Rabu, 21 Juni 2017

MENGAMATI BUDAYA "RASA MALU DAN HORMAT"

40 HARI MENGASIHI BANGSA DALAM DOA -- SELASA, 30 MEI 2017

MENGAMATI BUDAYA "RASA MALU DAN HORMAT"

Saya dibesarkan di sebuah komunitas Muslim yang dikendalikan oleh budaya ”rasa malu dan hormat". Sebagai seorang anak, saya belajar bahwa saya harus menghindari perilaku yang bisa menyebabkan timbulnya gosip tentang saya oleh kaum wanita dalam masyarakat. Pada suatu hari, saya mendengar sekelompok "tante/bibi" berbicara tentang seorang kenalan yang telah diizinkan untuk belajar ke universitas, di mana ia telah memotong rambutnya dan menikah dengan seorang pria tanpa sepengetahuan orangtuanya. Dari tanggapan mereka, saya mengira pria itu pastilah seorang non-Muslim, tetapi percakapan itu berlanjut dengan menyatakan bahwa pria tersebut adalah seorang Muslim berkebangsaan Arab yang menyandang gelar di bidang hukum. Saya bingung dengan gosip ini dan rasa malu yang menimpa keluarga tersebut akibat gosip ini.

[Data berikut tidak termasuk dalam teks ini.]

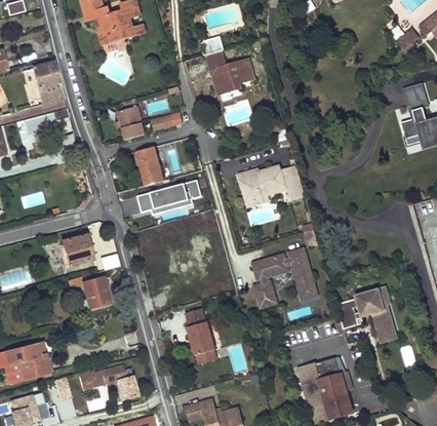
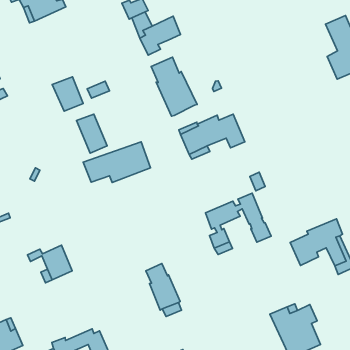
building: none -> [151,57,197,116]
building: [62,234,94,266] -> none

Izzat (hormat) dan sharm (rasa malu) menjadi konsep yang lazim diketahui orang, bahkan dalam budaya-budaya yang tidak mempraktikkan konsep tersebut, karena liputan media atas kejahatan-kejahatan yang dilakukan demi menjaga kehormatan. Orang-orang Barat yang bekerja lintas budaya dengan orang-orang Muslim akan sering mendengar kata-kata ”hormat” dan ”cela” (”malu”), tetapi mereka tidak selalu mengerti sepenuhnya apa yang dimaksudkan dengan kedua kata tersebut. Rasa malu dan hormat merupakan cara yang diterapkan oleh kebanyakan masyarakat untuk mengendalikan perilaku anak-anak dan orang dewasa di dunia Muslim. Penerapan ”rasa malu” atau ”hormat” diputuskan oleh para pemimpin masyarakat suku atau agama yang mendorong orang untuk menyesuaikan diri dengan perilaku-perilaku yang diterima masyarakat.

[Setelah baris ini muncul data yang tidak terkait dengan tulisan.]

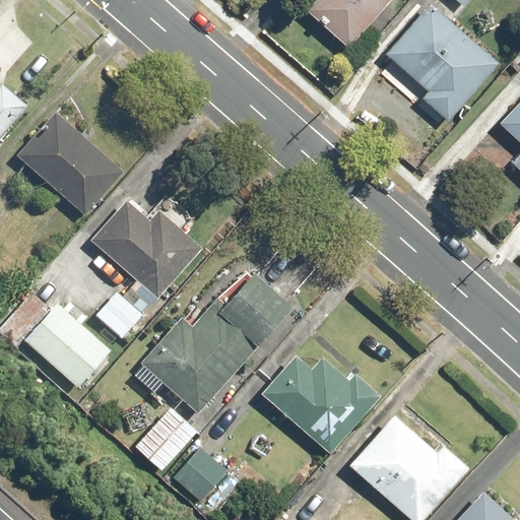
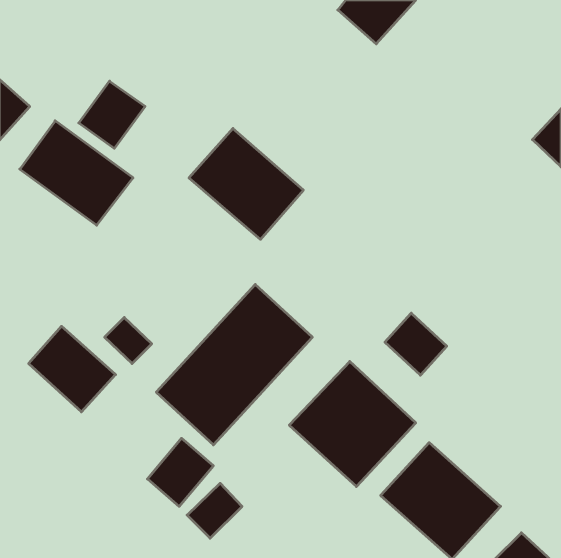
building: [385,8,498,118] -> none
building: none -> [79,81,145,148]
building: [90,195,196,298] -> [189,128,303,239]
building: none -> [385,313,447,375]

Hal ini juga terjadi dalam budaya non-Muslim. Di negara-negara Barat, penerapan hukum membuat orang merasa bersalah dan pelaku kejahatan tertentu dikucilkan oleh komunitas mereka. Kami melakukan ini untuk melindungi diri terhadap dampak negatif pada masyarakat. Akan tetapi, pesan Yesus adalah bahwa Tuhan memiliki kekuatan dan keinginan untuk mengangkat kita semua dari posisi rendah ke tempat yang sangat terhormat (Matius 5:3). Ini adalah berita baik bagi mereka yang tinggal di lingkup masyarakat yang memberlakukan ”budaya rasa malu".

Mari kita berdoa:

- Dalam 1 Samuel 2:8, dikatakan bahwa, Tuhan membangkitkan orang yang hina dari dalam debu dan mengangkat orang yang miskin dari dalam lumpur, untuk mendudukkan dia bersama-sama para bangsawan, dan membuat dia memiliki kursi kehormatan. Berdoa agar terjadi penyataan/ilham tentang Kabar Baik ini dalam lingkup kebudayaan di tempat Kabar Baik ini tidak dikenal.

- Agar Tuhan menyingkapkan pengertian dalam pemahaman saudara tentang rasa malu dan kehormatan, dan bagaimana saudara dapat merefleksikan Tuhan yang berfirman: Sesungguhnya Aku meletakkan di Zion sebuah batu yang terpilih, sebuah batu penjuru yang mahal, dan siapa yang percaya kepada-Nya tidak akan dipermalukan. (1 Petrus 2:6).

- Bagi mereka yang ada di sekitar saudara yang sedang mencari keadilan bagi para korban kejahatan yang dilakukan demi menjaga kehormatan.